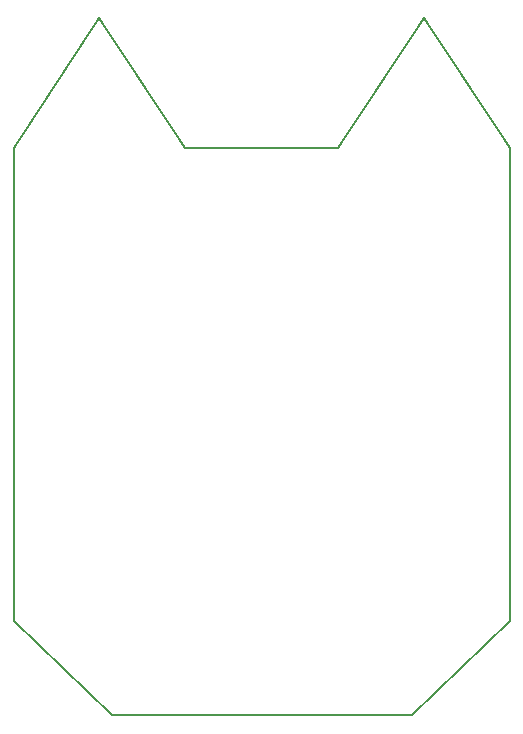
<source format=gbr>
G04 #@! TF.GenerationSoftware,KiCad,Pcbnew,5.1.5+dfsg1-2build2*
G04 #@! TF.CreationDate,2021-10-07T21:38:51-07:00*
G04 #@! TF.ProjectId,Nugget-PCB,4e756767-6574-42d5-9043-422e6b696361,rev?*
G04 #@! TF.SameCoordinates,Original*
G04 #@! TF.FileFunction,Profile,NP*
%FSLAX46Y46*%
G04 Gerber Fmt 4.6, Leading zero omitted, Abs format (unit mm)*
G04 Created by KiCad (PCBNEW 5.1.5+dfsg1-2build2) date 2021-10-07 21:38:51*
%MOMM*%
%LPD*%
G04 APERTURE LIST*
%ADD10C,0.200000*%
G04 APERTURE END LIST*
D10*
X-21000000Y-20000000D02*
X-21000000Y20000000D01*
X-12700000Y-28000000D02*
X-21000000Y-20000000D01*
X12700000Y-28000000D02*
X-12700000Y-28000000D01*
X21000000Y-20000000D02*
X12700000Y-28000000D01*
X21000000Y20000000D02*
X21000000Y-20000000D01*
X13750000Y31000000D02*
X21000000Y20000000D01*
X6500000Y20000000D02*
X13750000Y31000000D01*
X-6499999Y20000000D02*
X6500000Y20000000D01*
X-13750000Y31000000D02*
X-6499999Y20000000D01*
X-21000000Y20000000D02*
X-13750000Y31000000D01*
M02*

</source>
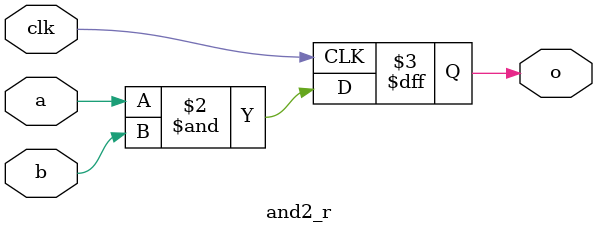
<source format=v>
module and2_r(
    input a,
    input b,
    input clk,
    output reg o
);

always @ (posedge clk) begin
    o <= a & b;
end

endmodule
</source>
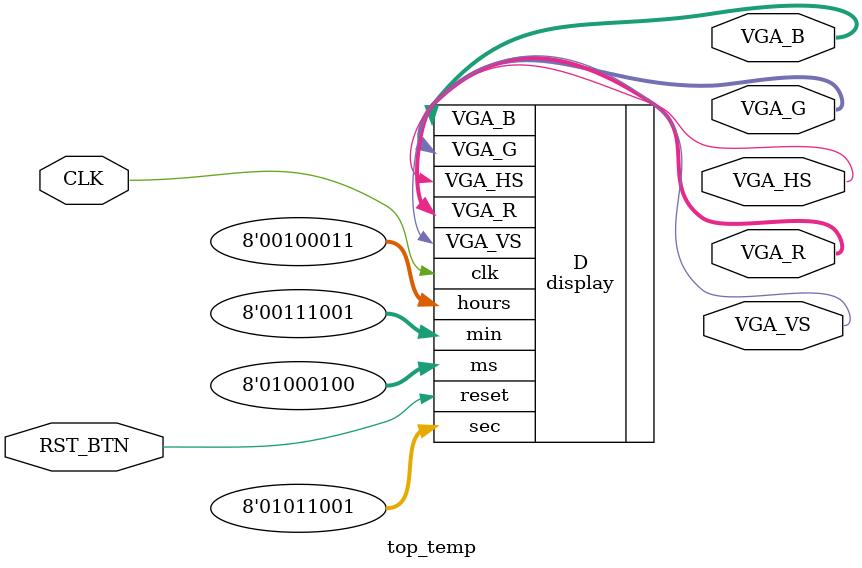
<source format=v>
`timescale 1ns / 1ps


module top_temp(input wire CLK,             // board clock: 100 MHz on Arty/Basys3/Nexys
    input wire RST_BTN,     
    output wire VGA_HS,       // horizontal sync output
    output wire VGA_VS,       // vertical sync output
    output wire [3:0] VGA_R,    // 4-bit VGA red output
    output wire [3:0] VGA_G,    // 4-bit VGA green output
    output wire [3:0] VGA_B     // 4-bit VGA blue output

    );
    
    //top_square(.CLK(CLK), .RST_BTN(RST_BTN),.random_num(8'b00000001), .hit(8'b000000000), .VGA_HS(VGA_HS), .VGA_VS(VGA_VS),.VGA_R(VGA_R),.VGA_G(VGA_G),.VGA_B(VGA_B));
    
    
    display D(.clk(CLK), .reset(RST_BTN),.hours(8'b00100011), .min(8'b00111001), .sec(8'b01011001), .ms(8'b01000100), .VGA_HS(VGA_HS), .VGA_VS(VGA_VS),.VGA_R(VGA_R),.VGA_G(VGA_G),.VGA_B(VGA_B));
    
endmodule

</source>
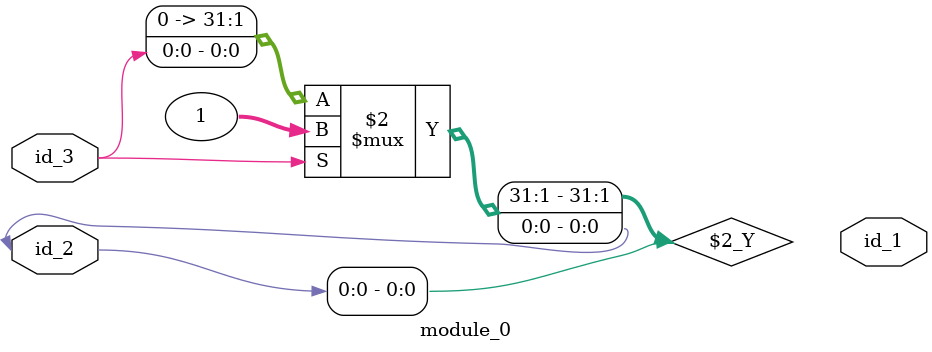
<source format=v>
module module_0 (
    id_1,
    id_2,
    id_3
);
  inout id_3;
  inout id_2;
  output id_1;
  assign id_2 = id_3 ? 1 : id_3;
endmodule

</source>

*-*-*

→ **YOUR OBJECTIVE**
For the material above, the answer must be only the number of lines holding the word "APERTURE".

→ **YOUR RESPONSE**
2